→ **Task to carry out**:
Looking at the records below, count how many lines contain the string "Klamath". Give that number alone.

→ **Dataset records**:
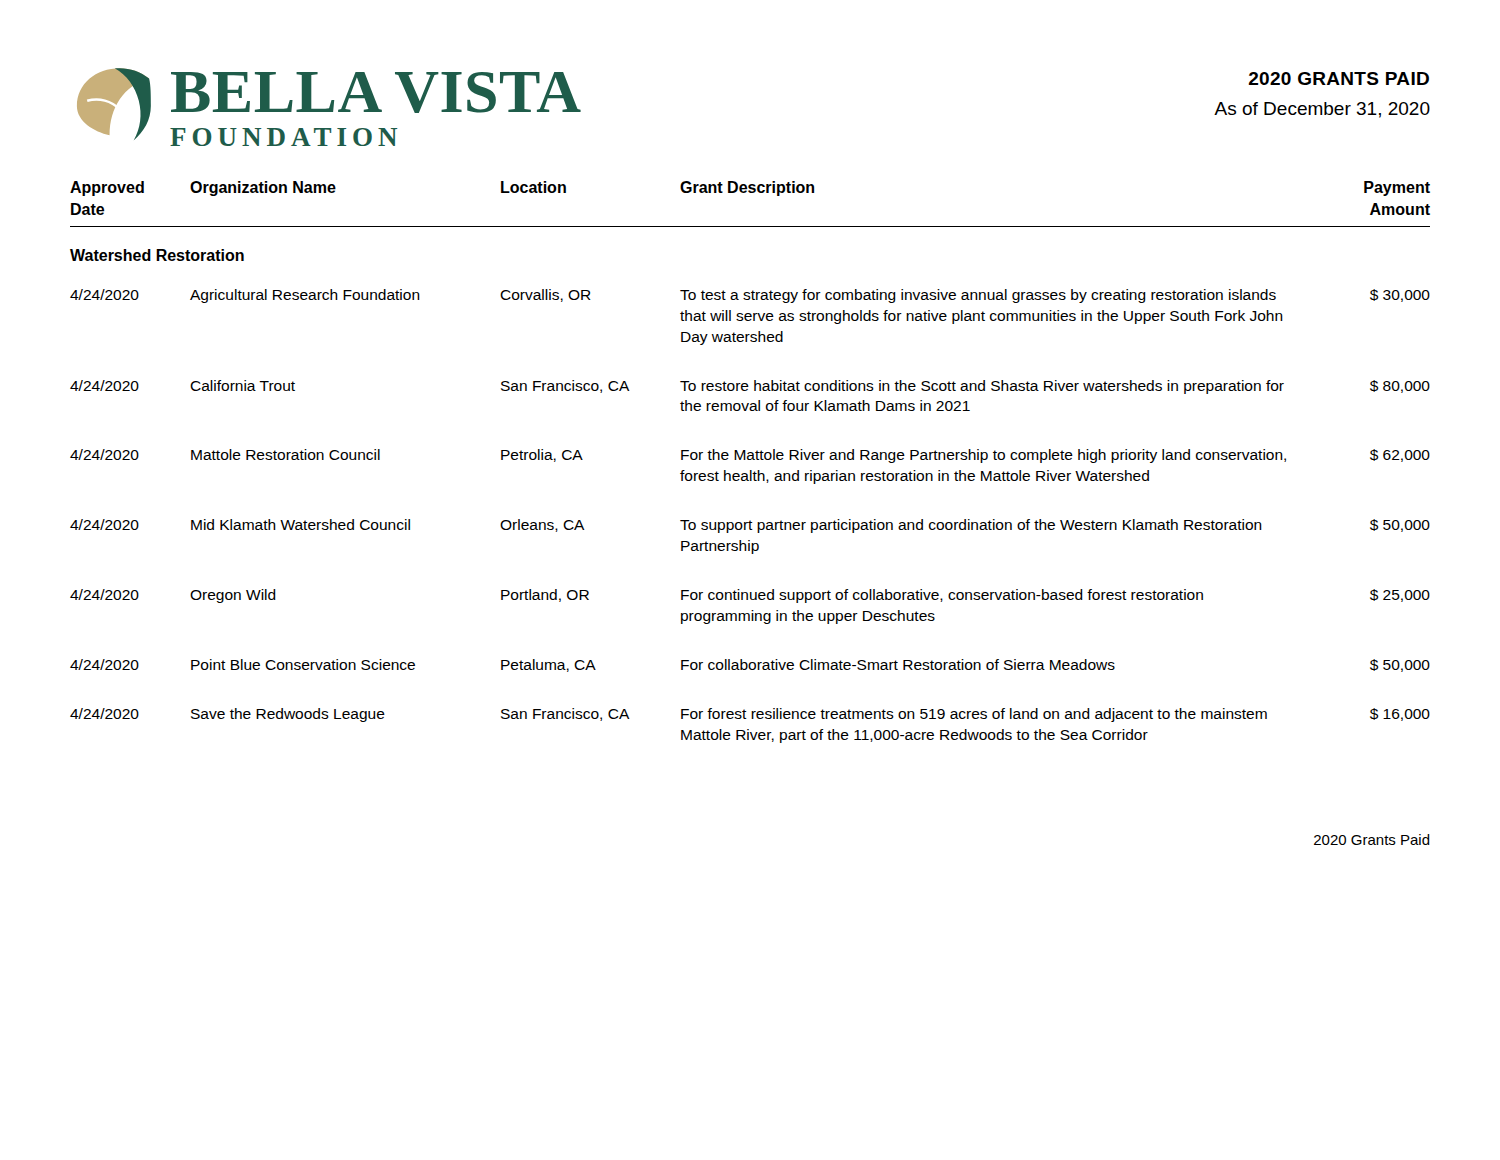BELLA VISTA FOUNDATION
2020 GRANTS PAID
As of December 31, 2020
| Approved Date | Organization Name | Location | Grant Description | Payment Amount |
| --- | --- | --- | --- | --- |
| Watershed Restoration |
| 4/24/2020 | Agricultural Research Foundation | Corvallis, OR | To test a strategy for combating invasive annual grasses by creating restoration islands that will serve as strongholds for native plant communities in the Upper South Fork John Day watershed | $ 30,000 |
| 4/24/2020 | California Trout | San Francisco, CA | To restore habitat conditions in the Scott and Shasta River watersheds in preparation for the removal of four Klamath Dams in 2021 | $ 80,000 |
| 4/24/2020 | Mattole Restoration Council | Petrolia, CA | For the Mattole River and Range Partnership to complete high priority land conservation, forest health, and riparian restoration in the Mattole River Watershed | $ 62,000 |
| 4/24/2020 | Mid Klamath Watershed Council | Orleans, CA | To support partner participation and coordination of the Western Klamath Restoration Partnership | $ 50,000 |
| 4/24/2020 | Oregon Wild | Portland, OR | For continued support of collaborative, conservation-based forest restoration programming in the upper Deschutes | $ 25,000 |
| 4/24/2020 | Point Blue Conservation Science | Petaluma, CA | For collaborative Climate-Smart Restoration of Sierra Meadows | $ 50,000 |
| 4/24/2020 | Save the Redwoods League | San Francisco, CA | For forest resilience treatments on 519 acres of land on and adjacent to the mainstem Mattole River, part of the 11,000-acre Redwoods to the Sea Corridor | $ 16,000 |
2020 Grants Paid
==
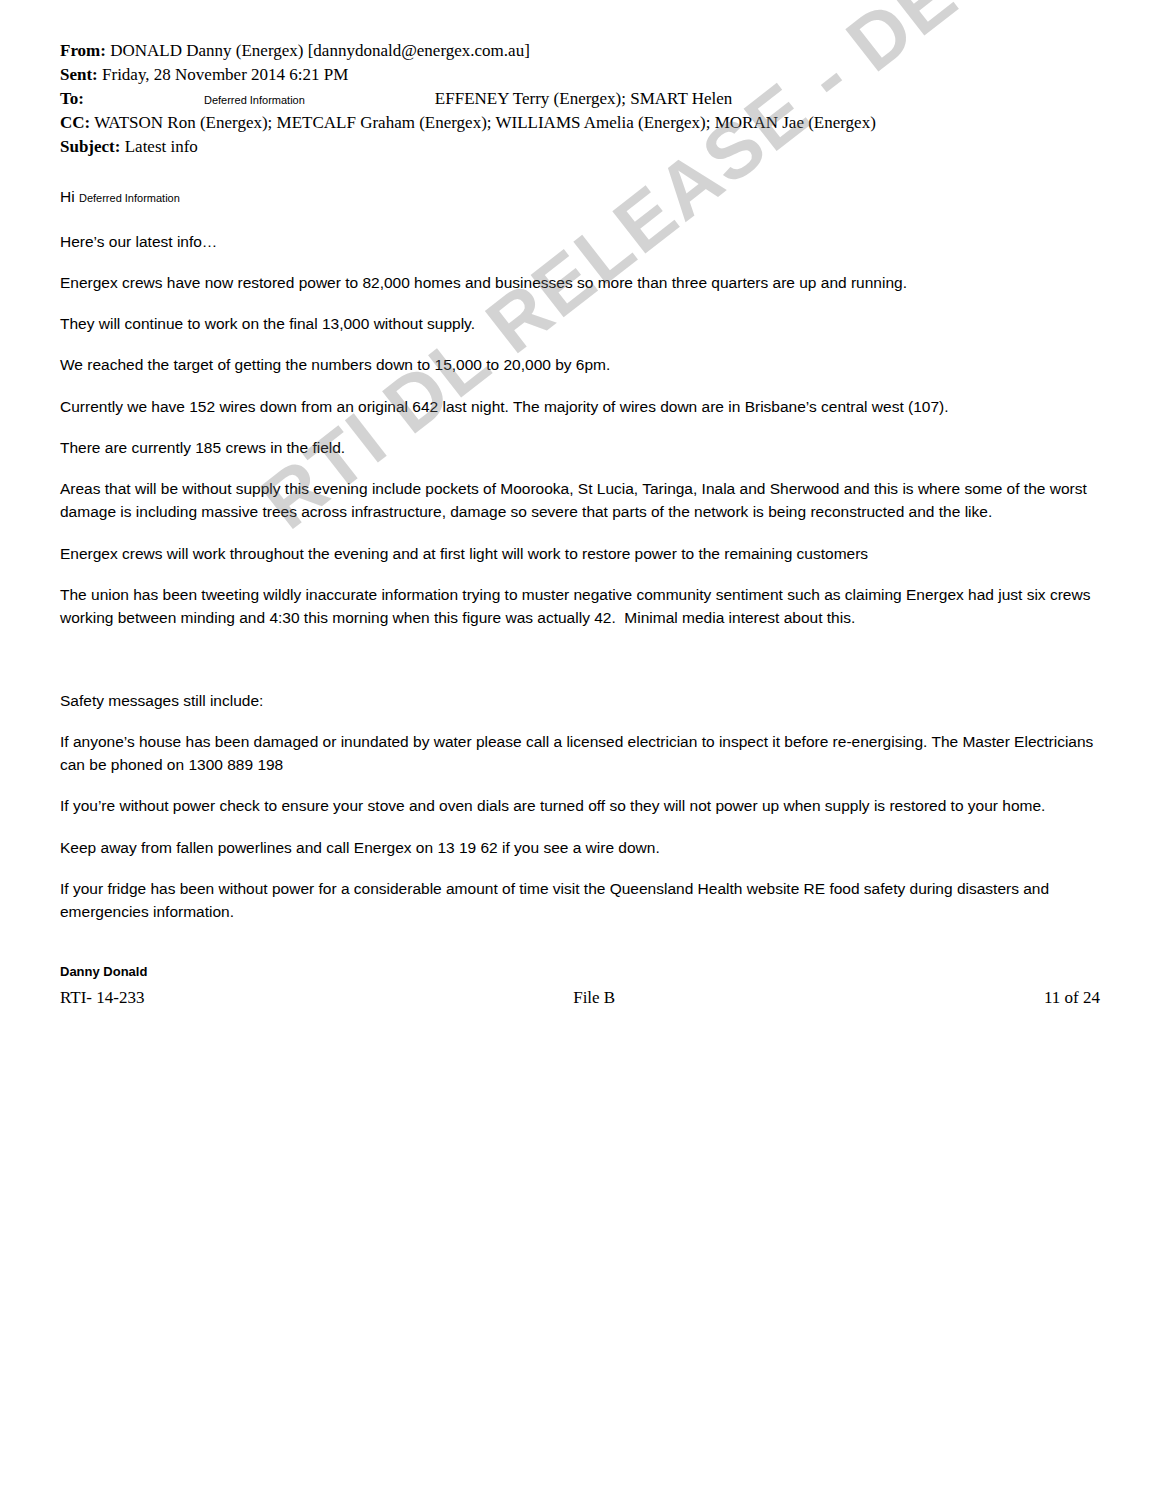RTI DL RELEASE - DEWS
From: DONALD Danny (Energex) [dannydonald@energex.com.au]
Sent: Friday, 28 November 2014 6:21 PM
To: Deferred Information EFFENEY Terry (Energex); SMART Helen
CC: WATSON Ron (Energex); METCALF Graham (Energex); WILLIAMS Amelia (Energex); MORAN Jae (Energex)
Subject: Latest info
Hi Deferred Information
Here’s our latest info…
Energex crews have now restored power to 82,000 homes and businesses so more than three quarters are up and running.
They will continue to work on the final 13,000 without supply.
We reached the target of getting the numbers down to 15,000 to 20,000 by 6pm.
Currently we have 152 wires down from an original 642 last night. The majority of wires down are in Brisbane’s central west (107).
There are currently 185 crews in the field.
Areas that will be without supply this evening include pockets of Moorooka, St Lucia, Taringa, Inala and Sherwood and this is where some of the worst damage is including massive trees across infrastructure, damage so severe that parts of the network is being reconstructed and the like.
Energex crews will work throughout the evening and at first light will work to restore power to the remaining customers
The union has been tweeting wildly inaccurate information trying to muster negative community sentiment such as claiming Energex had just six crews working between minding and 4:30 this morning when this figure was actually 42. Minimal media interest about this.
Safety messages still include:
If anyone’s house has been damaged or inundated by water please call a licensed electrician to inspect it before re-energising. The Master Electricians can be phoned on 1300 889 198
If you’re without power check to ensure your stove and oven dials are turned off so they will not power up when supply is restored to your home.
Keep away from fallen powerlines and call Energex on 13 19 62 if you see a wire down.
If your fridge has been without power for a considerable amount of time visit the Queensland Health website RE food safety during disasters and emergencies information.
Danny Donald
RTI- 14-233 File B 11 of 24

→ **Exercise result**:
2